Exercise prompt: Find every line of the material below that contains the string "second", and copy each of those lines in full.
--- BEGIN Given entries ---
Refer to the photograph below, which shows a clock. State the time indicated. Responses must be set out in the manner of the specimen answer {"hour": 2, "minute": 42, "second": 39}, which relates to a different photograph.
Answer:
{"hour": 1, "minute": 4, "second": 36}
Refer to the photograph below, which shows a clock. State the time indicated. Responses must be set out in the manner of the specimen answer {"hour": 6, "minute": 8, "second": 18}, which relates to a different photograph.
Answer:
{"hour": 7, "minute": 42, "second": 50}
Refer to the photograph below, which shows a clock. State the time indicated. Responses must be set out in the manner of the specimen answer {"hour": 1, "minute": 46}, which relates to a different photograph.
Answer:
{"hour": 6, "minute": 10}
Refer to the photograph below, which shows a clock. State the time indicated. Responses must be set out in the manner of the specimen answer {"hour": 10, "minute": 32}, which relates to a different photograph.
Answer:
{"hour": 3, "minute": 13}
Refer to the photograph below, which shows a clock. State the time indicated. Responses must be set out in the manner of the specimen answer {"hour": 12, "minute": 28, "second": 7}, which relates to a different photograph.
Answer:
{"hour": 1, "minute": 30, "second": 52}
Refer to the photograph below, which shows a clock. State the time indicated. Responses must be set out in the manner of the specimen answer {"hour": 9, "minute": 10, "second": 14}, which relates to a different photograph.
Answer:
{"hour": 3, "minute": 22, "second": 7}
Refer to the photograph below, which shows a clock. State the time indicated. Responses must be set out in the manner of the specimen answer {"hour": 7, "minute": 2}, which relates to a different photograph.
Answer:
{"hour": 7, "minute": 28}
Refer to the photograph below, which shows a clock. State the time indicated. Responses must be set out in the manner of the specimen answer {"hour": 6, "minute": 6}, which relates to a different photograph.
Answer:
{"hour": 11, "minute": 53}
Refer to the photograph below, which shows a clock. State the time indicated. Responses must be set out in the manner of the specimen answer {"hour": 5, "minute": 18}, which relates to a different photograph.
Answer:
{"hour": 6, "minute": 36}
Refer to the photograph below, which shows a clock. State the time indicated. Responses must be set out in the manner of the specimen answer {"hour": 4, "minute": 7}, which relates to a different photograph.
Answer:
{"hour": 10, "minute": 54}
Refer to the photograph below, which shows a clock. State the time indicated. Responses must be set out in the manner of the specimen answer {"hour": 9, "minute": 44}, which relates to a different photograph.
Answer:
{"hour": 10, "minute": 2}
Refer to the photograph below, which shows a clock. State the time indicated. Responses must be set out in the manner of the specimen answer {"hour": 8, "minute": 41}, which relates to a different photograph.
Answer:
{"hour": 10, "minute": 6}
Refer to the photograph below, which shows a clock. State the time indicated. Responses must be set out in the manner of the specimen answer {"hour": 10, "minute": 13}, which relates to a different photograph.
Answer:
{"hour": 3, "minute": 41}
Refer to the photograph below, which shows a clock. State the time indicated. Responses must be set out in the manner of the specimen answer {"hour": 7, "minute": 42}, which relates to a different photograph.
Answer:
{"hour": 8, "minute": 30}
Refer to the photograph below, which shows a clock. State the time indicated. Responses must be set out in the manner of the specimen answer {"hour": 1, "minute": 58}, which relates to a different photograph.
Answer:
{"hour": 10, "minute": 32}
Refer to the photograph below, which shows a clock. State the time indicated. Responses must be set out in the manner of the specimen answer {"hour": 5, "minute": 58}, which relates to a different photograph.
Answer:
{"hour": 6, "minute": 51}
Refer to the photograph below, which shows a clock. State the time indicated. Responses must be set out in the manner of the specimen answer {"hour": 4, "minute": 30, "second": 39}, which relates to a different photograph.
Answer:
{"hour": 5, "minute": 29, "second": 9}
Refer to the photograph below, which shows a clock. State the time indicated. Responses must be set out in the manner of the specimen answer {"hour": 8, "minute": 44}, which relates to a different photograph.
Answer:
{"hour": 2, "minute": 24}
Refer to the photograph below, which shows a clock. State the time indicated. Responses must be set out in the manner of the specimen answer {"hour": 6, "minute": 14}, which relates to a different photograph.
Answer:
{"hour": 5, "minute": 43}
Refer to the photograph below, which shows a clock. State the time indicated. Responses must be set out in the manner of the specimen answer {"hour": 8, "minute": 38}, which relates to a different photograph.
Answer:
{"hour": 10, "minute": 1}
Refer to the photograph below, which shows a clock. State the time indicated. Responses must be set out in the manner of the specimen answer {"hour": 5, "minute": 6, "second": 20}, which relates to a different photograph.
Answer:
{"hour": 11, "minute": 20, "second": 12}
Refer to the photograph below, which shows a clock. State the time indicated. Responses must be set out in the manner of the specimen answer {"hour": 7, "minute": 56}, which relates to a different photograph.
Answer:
--- END Given entries ---
Task solution:
Refer to the photograph below, which shows a clock. State the time indicated. Responses must be set out in the manner of the specimen answer {"hour": 2, "minute": 42, "second": 39}, which relates to a different photograph.
{"hour": 1, "minute": 4, "second": 36}
Refer to the photograph below, which shows a clock. State the time indicated. Responses must be set out in the manner of the specimen answer {"hour": 6, "minute": 8, "second": 18}, which relates to a different photograph.
{"hour": 7, "minute": 42, "second": 50}
Refer to the photograph below, which shows a clock. State the time indicated. Responses must be set out in the manner of the specimen answer {"hour": 12, "minute": 28, "second": 7}, which relates to a different photograph.
{"hour": 1, "minute": 30, "second": 52}
Refer to the photograph below, which shows a clock. State the time indicated. Responses must be set out in the manner of the specimen answer {"hour": 9, "minute": 10, "second": 14}, which relates to a different photograph.
{"hour": 3, "minute": 22, "second": 7}
Refer to the photograph below, which shows a clock. State the time indicated. Responses must be set out in the manner of the specimen answer {"hour": 4, "minute": 30, "second": 39}, which relates to a different photograph.
{"hour": 5, "minute": 29, "second": 9}
Refer to the photograph below, which shows a clock. State the time indicated. Responses must be set out in the manner of the specimen answer {"hour": 5, "minute": 6, "second": 20}, which relates to a different photograph.
{"hour": 11, "minute": 20, "second": 12}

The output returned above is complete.